This is the most comprehensive online repository for information, support and educational resources available in Ireland. Funded by the HSE and run by the Ana Liffey Drug Project its mission is a simple one: “to help individuals, families and communities prevent and/or address problems arising from drug and alcohol use.” A large part of that mission is to provide a bank of online resources including: multi-media presentations (videos and podcasts) together with evidence based research and publications across the spectrum of substance abuse – from cannabis and class A drugs to prescription drugs and alcohol abuse. All of these resources can be freely viewed and downloaded.

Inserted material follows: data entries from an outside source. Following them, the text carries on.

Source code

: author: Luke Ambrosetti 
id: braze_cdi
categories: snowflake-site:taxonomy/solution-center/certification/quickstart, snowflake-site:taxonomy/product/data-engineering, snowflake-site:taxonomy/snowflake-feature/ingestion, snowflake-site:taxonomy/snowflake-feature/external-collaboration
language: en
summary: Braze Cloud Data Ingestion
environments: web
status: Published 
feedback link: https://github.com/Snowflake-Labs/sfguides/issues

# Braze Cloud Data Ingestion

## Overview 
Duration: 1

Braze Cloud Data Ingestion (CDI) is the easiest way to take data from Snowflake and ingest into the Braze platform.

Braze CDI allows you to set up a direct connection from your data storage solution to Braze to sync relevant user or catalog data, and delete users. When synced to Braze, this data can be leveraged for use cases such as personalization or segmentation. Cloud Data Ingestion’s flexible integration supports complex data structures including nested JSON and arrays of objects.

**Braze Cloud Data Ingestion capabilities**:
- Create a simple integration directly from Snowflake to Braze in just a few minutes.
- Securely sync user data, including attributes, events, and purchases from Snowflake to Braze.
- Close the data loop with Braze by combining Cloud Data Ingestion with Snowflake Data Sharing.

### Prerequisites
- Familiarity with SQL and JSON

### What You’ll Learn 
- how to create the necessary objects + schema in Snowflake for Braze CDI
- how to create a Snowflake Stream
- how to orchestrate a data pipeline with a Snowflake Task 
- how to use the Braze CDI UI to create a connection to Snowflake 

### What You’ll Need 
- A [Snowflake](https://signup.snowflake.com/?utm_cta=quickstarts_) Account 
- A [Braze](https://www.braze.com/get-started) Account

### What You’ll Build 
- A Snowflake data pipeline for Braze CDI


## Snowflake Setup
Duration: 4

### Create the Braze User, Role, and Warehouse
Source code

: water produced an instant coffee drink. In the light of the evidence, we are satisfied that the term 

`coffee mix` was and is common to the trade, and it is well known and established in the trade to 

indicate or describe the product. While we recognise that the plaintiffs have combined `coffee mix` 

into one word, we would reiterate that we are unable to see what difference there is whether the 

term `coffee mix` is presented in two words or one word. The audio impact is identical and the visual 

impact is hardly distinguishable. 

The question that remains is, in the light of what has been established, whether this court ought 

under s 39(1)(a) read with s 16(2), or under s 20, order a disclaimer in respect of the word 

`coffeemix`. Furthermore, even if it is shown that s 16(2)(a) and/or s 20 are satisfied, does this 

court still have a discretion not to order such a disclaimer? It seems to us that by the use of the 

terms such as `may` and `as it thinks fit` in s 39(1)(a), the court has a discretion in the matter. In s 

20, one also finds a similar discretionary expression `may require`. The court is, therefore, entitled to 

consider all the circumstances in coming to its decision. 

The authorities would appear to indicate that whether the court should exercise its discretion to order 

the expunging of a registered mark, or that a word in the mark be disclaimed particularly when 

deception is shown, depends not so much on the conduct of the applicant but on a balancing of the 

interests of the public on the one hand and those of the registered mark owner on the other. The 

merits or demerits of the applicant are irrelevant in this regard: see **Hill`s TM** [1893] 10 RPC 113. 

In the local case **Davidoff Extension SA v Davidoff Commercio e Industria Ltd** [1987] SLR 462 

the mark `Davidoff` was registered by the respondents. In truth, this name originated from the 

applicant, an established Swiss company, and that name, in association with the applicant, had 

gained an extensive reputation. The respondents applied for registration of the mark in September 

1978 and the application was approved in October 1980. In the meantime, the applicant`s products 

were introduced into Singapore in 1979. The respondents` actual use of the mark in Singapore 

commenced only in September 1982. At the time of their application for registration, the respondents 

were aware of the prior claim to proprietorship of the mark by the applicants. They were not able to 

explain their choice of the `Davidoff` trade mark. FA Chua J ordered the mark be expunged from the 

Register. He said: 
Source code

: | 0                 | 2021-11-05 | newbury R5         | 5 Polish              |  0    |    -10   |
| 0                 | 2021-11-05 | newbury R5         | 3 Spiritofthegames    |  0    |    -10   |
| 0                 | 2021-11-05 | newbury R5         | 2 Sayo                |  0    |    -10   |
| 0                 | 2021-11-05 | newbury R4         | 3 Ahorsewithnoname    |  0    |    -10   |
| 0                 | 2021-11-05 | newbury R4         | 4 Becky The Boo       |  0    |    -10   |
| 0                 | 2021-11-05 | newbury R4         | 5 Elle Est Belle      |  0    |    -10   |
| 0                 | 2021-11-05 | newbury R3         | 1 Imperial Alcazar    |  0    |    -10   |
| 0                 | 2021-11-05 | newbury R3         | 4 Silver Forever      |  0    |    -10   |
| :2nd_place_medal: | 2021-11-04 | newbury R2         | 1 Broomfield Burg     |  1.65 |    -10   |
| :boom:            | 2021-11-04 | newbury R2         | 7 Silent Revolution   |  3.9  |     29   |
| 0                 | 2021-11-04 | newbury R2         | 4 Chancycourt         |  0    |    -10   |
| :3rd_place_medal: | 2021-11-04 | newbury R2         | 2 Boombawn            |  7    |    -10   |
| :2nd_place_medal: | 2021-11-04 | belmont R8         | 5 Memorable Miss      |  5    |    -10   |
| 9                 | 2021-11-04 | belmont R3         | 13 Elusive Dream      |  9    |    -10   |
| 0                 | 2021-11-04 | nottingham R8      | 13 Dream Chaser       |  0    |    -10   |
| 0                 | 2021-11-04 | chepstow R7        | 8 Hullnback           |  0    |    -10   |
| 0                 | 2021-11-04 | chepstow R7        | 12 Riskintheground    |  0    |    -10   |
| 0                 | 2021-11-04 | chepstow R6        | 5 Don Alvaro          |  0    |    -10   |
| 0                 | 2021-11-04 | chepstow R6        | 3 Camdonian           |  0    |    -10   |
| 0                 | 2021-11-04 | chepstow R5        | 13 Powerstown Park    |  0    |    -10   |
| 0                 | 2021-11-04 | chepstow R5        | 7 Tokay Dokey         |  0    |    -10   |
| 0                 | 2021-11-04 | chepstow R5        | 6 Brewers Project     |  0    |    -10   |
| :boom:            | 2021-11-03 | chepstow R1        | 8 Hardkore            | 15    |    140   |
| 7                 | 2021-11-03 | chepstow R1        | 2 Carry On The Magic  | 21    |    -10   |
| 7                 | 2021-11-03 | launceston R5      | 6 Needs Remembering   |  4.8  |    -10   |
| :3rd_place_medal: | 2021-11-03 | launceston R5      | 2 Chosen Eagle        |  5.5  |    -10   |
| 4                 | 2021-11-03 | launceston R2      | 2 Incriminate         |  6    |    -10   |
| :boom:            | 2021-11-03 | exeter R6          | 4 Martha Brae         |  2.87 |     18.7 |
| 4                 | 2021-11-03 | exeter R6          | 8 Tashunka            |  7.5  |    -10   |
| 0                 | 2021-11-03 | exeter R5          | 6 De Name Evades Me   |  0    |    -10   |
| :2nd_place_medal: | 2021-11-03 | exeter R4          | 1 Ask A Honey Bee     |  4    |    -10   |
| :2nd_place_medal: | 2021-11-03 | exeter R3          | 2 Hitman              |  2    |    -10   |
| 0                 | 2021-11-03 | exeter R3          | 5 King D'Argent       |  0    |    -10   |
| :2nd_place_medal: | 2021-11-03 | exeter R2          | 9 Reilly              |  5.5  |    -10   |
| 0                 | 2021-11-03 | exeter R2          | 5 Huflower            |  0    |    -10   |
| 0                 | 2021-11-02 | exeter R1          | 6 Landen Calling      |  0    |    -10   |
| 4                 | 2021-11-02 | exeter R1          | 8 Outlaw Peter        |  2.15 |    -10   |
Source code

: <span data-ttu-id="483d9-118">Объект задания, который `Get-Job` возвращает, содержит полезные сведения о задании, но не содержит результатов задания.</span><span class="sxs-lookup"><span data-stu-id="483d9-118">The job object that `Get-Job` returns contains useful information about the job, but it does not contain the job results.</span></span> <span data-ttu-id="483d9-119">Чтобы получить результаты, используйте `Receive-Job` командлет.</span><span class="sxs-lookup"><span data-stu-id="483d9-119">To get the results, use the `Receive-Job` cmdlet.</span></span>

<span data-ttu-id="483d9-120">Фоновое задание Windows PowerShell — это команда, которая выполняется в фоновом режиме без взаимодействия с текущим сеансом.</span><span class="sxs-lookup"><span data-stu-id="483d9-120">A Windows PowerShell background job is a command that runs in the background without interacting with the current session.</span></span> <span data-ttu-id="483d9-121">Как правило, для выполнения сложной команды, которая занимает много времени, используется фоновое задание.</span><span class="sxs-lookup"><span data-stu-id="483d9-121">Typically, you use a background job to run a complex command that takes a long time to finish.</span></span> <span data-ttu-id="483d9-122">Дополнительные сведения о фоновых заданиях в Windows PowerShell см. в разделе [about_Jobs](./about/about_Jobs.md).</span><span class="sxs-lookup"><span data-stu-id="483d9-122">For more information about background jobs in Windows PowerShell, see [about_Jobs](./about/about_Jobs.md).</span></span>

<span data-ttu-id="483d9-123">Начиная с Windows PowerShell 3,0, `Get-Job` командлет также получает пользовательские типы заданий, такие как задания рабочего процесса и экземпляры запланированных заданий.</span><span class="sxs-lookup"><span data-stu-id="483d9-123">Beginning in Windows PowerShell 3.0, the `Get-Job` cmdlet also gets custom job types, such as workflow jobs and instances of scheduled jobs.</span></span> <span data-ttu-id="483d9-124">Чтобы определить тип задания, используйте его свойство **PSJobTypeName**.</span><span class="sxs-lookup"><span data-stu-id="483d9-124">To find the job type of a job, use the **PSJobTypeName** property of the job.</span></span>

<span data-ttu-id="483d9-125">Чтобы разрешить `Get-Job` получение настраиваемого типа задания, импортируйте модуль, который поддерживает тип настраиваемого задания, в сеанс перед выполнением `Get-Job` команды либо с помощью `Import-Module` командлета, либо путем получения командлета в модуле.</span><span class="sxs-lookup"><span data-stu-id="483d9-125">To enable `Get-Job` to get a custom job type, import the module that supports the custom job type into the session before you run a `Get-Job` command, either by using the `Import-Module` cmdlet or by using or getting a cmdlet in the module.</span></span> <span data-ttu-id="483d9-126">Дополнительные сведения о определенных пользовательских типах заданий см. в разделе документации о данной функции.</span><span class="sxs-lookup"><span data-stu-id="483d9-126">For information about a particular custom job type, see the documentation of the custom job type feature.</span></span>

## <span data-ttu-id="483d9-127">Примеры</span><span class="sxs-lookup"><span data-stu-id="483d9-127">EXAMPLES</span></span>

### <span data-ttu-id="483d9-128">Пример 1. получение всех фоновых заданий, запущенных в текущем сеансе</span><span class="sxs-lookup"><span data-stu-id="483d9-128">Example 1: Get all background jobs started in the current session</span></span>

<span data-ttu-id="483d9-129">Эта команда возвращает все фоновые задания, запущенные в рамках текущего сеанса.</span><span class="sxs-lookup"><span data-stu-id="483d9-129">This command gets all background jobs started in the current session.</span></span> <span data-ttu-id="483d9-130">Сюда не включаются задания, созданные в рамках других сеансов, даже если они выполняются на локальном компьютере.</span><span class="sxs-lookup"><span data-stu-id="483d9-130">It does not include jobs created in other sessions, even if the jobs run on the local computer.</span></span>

Users can also sign up for an ebulletin for the latest news and research on substance abuse issues and there’s also a free secure and confidential helpline for those seeking help or advice on behalf of themselves or others in their care.
In 2014 the site launched an annual national competition for second level students “Let’s Talk About Drugs National Youth Media Awards”, promoting drugs and alcohol awareness amongst teens: “encouraging discussions of drug-related issues by inviting young people to produce a piece of original content relating to drug and/or alcohol use.” The emphasis here is on engagement and critical thinking; teasing out students’ thoughts and feelings on substance abuse whilst at the same time challenging these opinions as they research theme related topics to produce a learning resource. The themes for 2017 for instance were:
- Theme 1: Why do some young people use drugs?
- Theme 2: What impact does alcohol have on relationships?
Projects can be submitted by individuals or groups and the original content can take the form of: (a) News article; (b) Video/animation; (c) Audio recording or (d) Poster design; so there is wide scope for cross-curricular use. Deadline for this year’s competition has unfortunately come and gone but it’s definitely one to put in the diary for next year. Click here or more information on the competition for teachers.
The Lets Learn About Drugs and Alcohol Together Project was established in 2012 by the HSE Mid-West Drug and Alcohol Service in partnership with the Mid-West Regional Drug and Alcohol Forum and the PDST to develop and deliver, in partnership with the school community, an after schools project for parents and children to learn and foster dialogue about drug awareness together. This service is currently only available to schools in the Mid-West but is a great example of how a multi-disciplinary development team (education and health care professionals working in the field of substance abuse) can develop useful and appropriate resources in this complex area. The project is aimed at 2nd year students and supports the NCCA SPHE curriculum guidelines, building on SPHE topics already discussed during class time. Often parents and students approach this subject from different perspectives which can cause problems. The aim of this project is to bring them together, supporting both parties as they have an informed dialogue around the subject and it’s this that makes the LLADAT after school programme unique.
The project consists of two workshop sessions that take place in school or within the community (with the support of the school). Delivery of the programme takes place over two weeks (usually successive and the same evening). The first session is for Parents only covering topics of concern such as:
- What is a drug?
- Why young people use drugs?
- How to talk to your child about drugs
- Importance of Parental influence
- Key prevention messages
- Information on key substances
Meanwhile the second workshop, mediated by a HSE Education Officer, brings both parents and students together building on the first parents’ session and the students’ SPHE classwork covering:
- Cannabis usage affect on mental health
- Solvents abuse link to premature death
- The consequences of alcohol are as harmful as illegal drugs
The LLADAT team have also developed Cannabis Unplugged, a new initiative to be piloted in September 2017 with schools in the mid-West. Post pilot a teaching pack with lesson plans, learning activities, Posters and classroom learning aids including worksheets and information sheets will be made available online to teachers and schools.